━━━━━ Recorded data

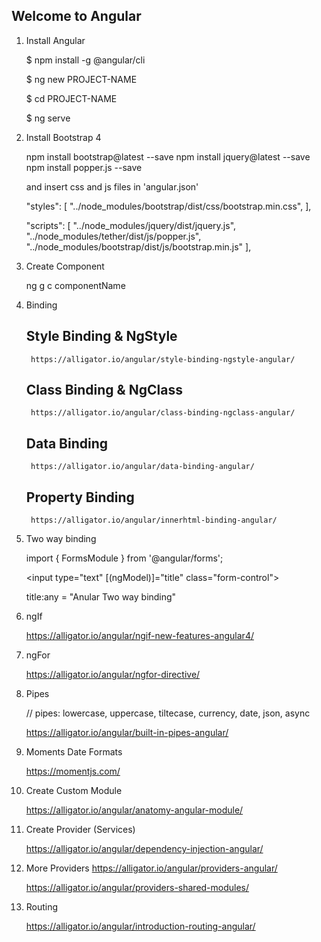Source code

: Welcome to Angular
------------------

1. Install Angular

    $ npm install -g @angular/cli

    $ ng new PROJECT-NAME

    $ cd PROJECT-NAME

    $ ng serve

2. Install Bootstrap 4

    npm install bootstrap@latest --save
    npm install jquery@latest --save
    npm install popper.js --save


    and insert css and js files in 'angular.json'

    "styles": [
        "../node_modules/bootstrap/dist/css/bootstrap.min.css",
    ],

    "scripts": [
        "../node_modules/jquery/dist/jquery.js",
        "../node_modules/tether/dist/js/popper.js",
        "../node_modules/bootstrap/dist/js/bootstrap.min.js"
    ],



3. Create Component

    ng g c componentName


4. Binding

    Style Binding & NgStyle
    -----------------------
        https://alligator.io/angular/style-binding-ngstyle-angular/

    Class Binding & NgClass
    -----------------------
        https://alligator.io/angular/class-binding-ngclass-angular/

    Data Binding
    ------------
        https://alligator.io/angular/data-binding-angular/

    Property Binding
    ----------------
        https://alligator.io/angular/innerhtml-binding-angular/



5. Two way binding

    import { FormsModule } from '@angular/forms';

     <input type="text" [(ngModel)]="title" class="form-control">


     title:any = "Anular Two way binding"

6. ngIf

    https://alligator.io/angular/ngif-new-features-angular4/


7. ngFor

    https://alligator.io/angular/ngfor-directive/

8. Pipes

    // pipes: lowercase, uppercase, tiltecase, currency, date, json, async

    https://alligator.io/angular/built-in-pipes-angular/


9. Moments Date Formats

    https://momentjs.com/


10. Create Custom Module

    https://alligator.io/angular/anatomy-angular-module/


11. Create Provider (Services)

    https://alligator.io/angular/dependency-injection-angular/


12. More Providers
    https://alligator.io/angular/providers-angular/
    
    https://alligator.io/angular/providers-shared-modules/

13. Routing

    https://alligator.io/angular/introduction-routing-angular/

━━━━━━━━━━
━━━━━ Recorded data

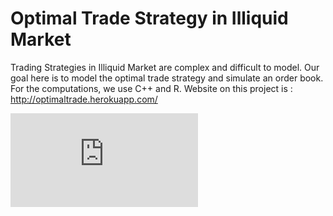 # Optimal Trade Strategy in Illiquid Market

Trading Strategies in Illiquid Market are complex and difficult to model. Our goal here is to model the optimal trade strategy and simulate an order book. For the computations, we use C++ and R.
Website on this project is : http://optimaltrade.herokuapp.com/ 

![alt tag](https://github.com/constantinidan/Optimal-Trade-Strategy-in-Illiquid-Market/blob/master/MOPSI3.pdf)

━━━━━━━━━━

_Task to complete_:
Number of lines with the string "dist" in them: give it by itself, based on the listing above.

_Task answer_:
4